What are their total and 20-year annualized returns
Stantec has annualized returns of 20.8% over the last twenty years. This is nearly triple the TSX Index and more than double the S&P 500.
If you had invested $10,000 into the company 20 years ago, you’d be sitting on $439,000 today.
In comparison, $10,000 in the TSX would be $45,600, while the S&P would be $65,170.
Alimentation Couche-Tard (TSE:ATD)
What the company does
Alimentation Couche-Tard operates a network of convenience stores and fuel retail points under several banners and brands across the globe.
The company’s establishments primarily offer a range of daily necessities, including food, beverages, and other retail products and services.
Why its succeeded
The company’s success can be attributed to strategic acquisitions, efficient operations, and a focus on convenience and customer service. Through various well-executed integrations, Alimentation Couche-Tard has expanded its footprint, allowing it to benefit from economies of scale and a broadened market reach.
The market is so fragmented that it was able to capture extensive levels of growth over the past two decades.
What are their total and 20-year annualized returns
Couche-Tard has annualized returns of 20.7% over the last twenty years. This is nearly triple the TSX Index and more than double the S&P 500.
If you had invested $10,000 into the company 20 years ago, you’d be sitting on $438,000 today.
In comparison, $10,000 in the TSX would be $45,600, while the S&P would be $65,170.
Descartes Systems Group (TSE)
What the company does
Descartes Systems Group specializes in providing cloud-based logistics and supply chain management solutions.
The company’s offerings are crucial for enabling trade, shipping, and turnkey logistics around the globe. Its Logistics Technology Platform is pivotal to streamlining the operations of logistics-heavy businesses.
Why it has succeeded
The company has consistently delivered innovation at the core of its success. By developing a suite of interoperable web and wireless solutions, Descartes has stayed ahead in the game, meeting the ever-evolving needs of the global commerce landscape.
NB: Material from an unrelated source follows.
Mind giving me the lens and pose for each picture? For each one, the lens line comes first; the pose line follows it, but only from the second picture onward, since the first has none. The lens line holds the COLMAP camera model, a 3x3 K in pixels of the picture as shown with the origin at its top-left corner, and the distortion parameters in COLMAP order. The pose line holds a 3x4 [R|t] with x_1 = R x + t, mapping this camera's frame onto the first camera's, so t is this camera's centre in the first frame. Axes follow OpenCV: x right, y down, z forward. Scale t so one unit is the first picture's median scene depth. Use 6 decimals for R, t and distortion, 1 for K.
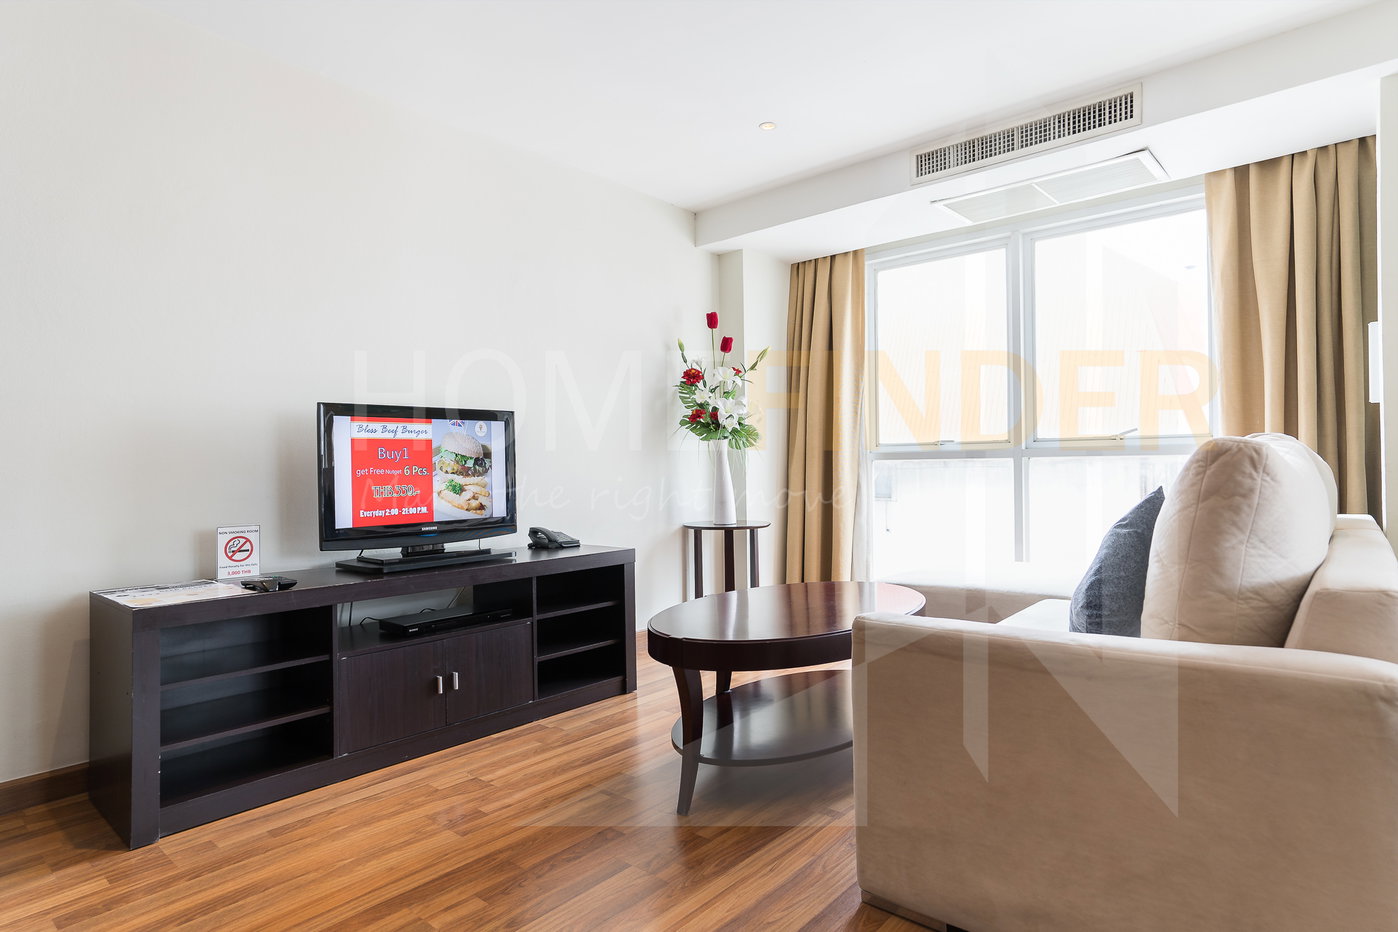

The firm’s commitment to R&D and customer-oriented services are key differentiators that cemented its leadership status.
As the world becomes more complex, so do supply chains. So it makes perfect sense the company has been rock solid.
What are their total and 20-year annualized returns
Couche-Tard has annualized returns of 18.26% over the last twenty years. This is nearly triple the TSX Index and double the S&P 500.
If you had invested $10,000 into the company 20 years ago, you’d be sitting on $286,600 today.
In comparison, $10,000 in the TSX would be $45,600, while the S&P would be $65,170.